Selon la cour, le franchiseur n’a pas commis de faute, malgré ses différents refus
Saisie, la cour d’appel de Paris confirme ce jugement de première instance.
Les magistrats écartent toutefois plusieurs arguments du franchisé. Ils estiment que le franchiseur n’a pas commis de faute en refusant de valider un emplacement. Et pas davantage en refusant d’aligner le terme du contrat en cours avec celui du contrat envisagé.
Ils font observer que le contrat signé en 2014 ne concernait qu’un seul point de vente.
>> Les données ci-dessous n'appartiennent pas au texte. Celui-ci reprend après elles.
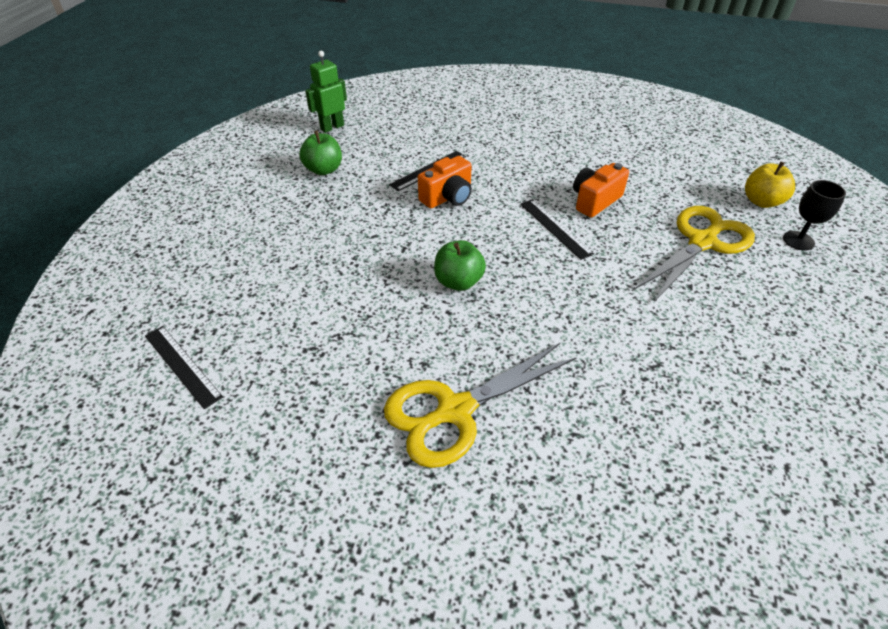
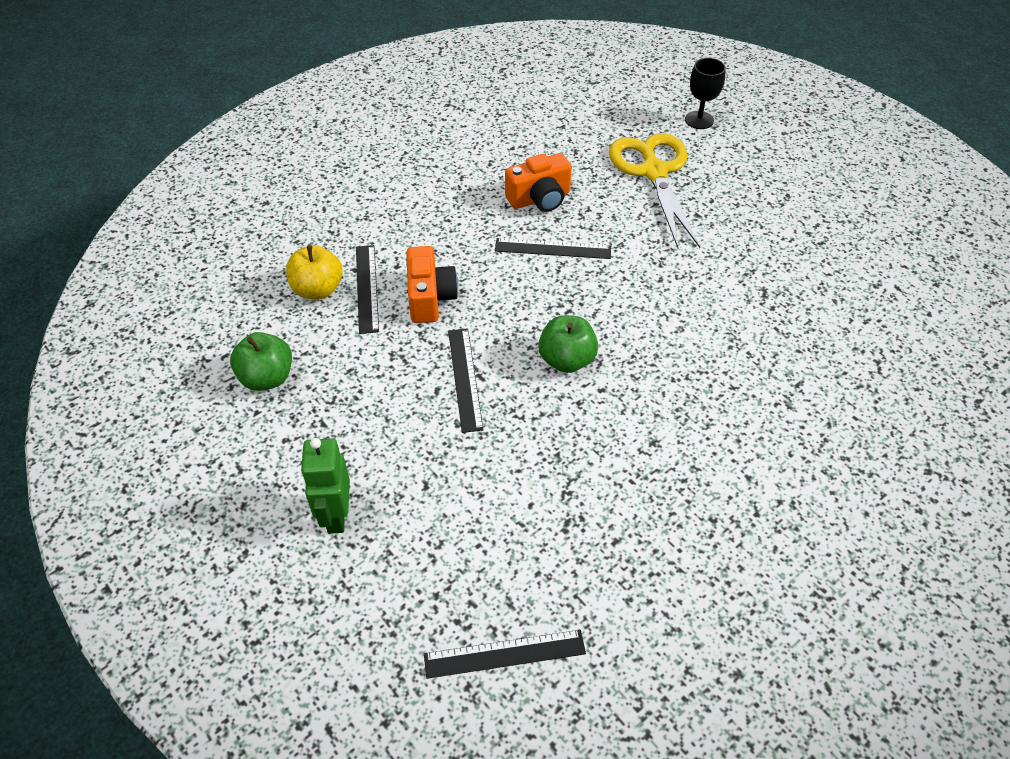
camera: 55 degrees left, 5 degrees up
(332, 127) = (181, 328): green robot -> green robot (336, 515)
(395, 243) = (465, 378): none -> black ruler
(455, 411) = (723, 449): yellow scissors -> none
(595, 201) = (540, 199): orange camera -> orange camera turned 105 degrees counterclockwise
(761, 201) = (637, 104): yellow apple -> yellow apple (317, 289)

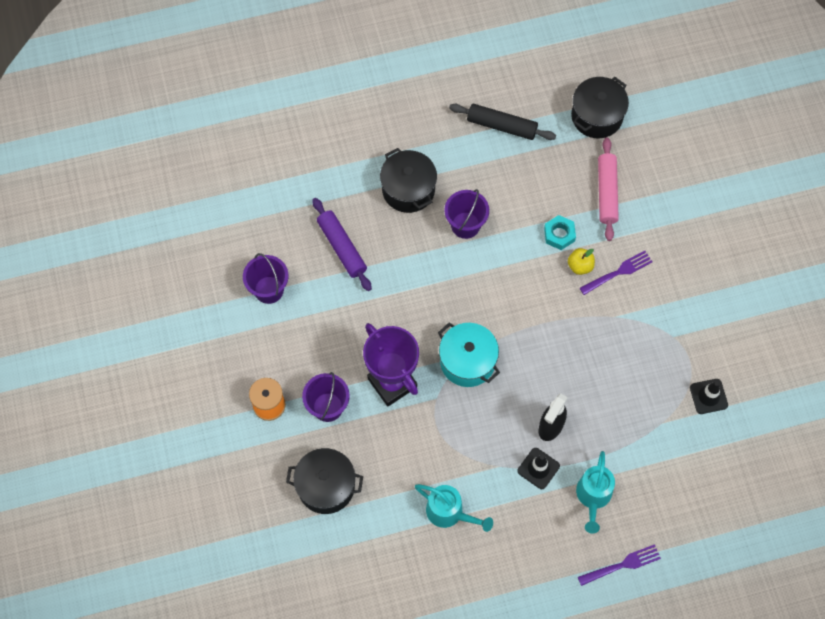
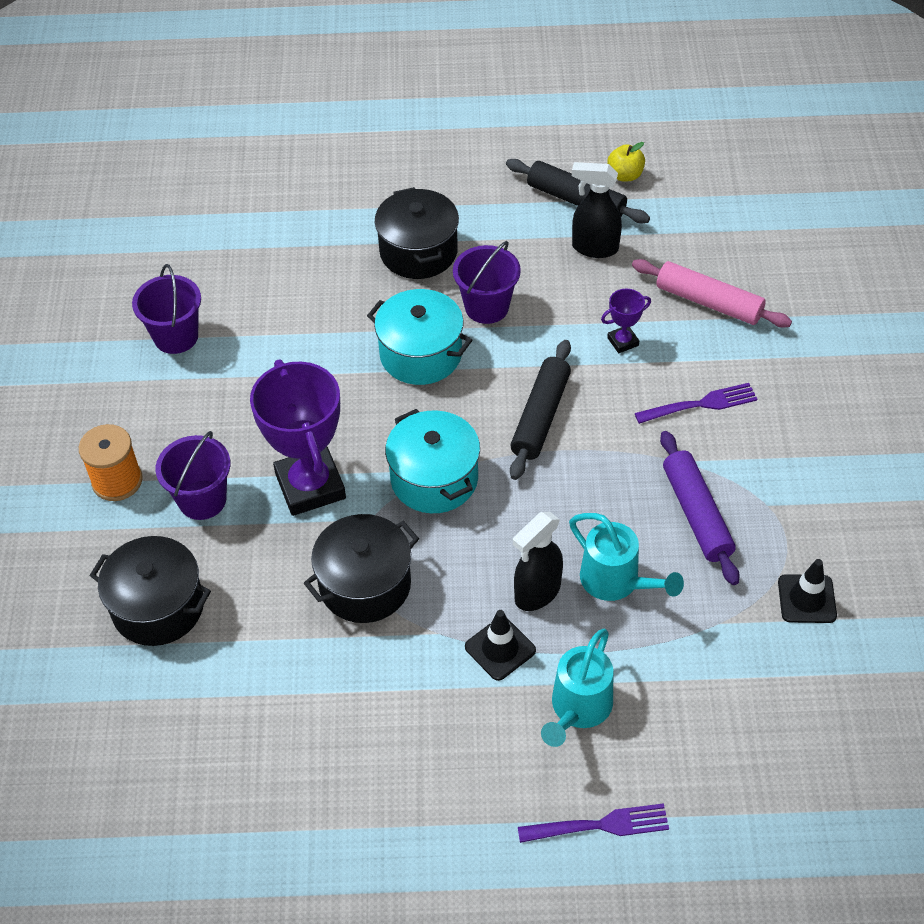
camera: 15 degrees right, 15 degrees down
(342, 247) = (299, 304): purple rolling pin -> purple rolling pin (696, 514)
(433, 271) = (421, 354): none -> turquoise pot
(450, 513) = (337, 685): turquoise watering can -> turquoise watering can (617, 582)
(521, 302) = (540, 416): none -> black rolling pin
(523, 163) = (594, 248): none -> black spray bottle
(559, 234) = (623, 341): turquoise nut -> purple trophy
(580, 266) = (643, 386): yellow apple -> yellow apple (625, 175)
(596, 116) = (717, 210): black pot -> black pot (365, 585)
(607, 192) = (709, 302): pink rolling pin -> pink rolling pin turned 75 degrees counterclockwise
Pour l’ouverture d’un second, et la modification du contrat initial, il fallait donc conclure « de nouveaux accords de volonté, lesquels relèvent de la liberté contractuelle ». En clair, le franchiseur avait le droit de ne pas être d’accord avec les projets de son franchisé.
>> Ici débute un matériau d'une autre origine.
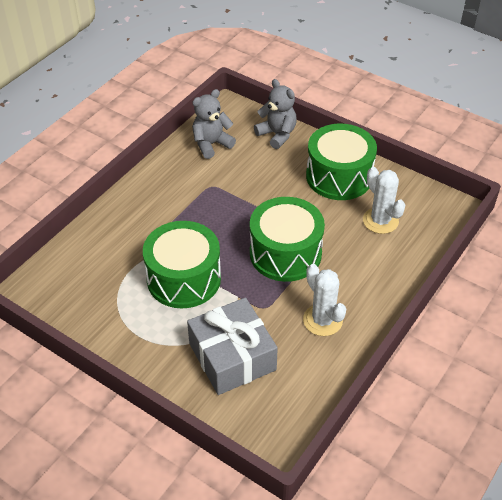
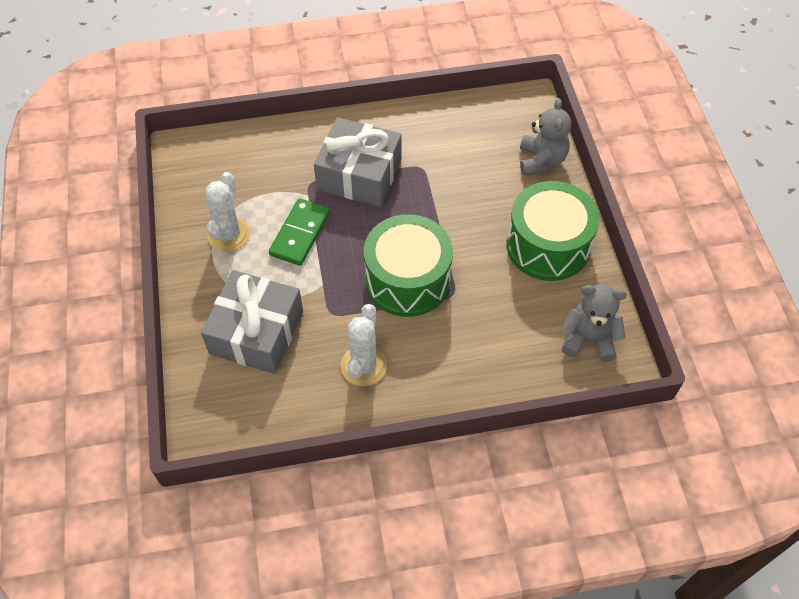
camera: 45 degrees right, 10 degrees up
(177, 217) = (359, 174): none -> grey gift
(184, 278) = (300, 234): green drum -> green domino
(211, 144) = (469, 127): grey teddy bear -> grey teddy bear (588, 339)
(380, 221) = (531, 319): white cactus -> white cactus (229, 235)

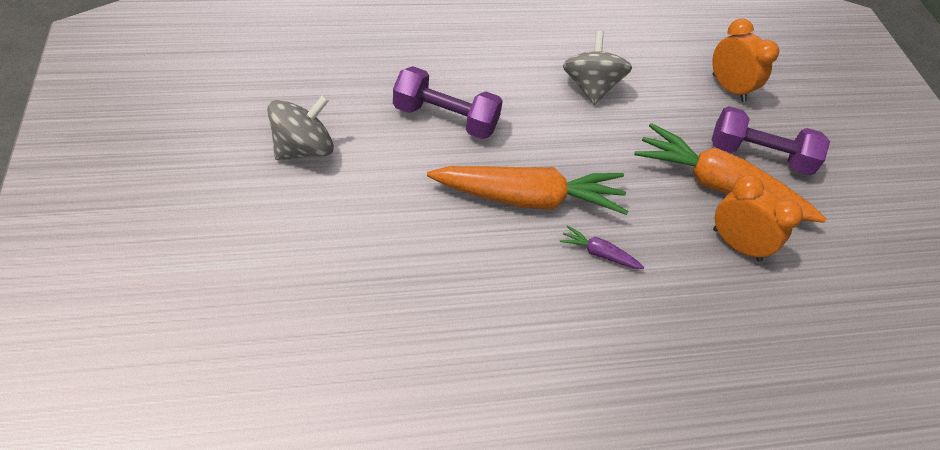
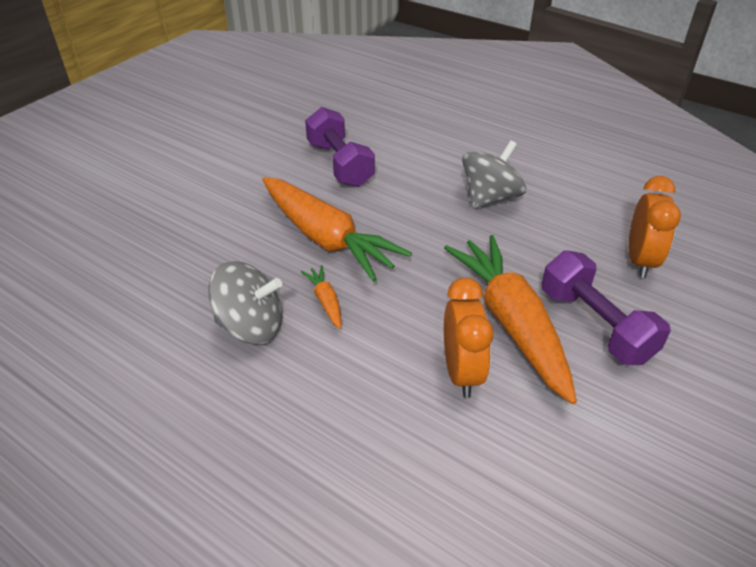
camera: 50 degrees right, 10 degrees down
(304, 148) = (225, 138): grey spinning top -> grey spinning top (251, 326)
(598, 253) = (325, 301): purple carrot -> orange carrot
De même, la cour considère qu’il était dans son droit en refusant de « permettre au franchisé d’exploiter un magasin concurrent indépendamment du réseau, quand bien même cette faculté discrétionnaire d’autorisation était précisée (dans le contrat) ».
Le franchisé n’a pas non plus commis de faute en résiliant unilatéralement son contrat
Mais pour les juges, le franchisé était lui aussi dans son droit en optant comme il l’a fait pour la résiliation de son contrat.
Le contrat prévoyait que « dans l’hypothèse où il serait rompu du fait du franchisé, (… celui-ci) s’engageait à payer au franchiseur une somme destinée à compenser le manque à gagner du franchiseur » (suivait le mode de calcul de la dite somme, étant précisé qu’elle ne saurait être inférieure à 30 000 €).
Les juges ne partagent pas l’opinion du franchiseur selon lequel l’expression « du fait du franchisé » devrait s’entendre « comme synonyme de faute du franchisé ». Pour eux, cette clause « a vocation à s’appliquer dans toutes les hypothèses où le contrat serait rompu « du fait du franchisé », (…), que (ce fait) soit fautif ou fortuit, volontaire ou involontaire. »
Il n’est donc « pas nécessaire de déterminer », dans cette affaire, « si la résiliation du fait du franchisé est fautive ou non. »
Le franchiseur est débouté de ses demandes d’indemnités complémentaires de plus de 250 000 €
Quant au paiement de plus de 67 000 € effectué par le franchisé, il est « conforme aux stipulations » du contrat qui ne prévoit pas « l’indemnisation d’un quelconque préjudice supplémentaire ». Le franchiseur est débouté, comme en première instance, de ses demandes sur ce plan.
D’autant qu’aux yeux des juges, sa perte de chiffre d’affaires est « déjà compensée » pour la durée du contrat et « non prouvée » pour la suite, de même que la perte de chance de commercialiser la zone. Enfin « son préjudice d’image n’est démontré ni dans son principe, ni dans son montant. »
A bien lire l’arrêt entre les lignes, on comprend que pour la cour d’appel de Paris, le franchiseur aurait, de son point de vue, intérêt à revoir la rédaction de la clause de résiliation de son contrat.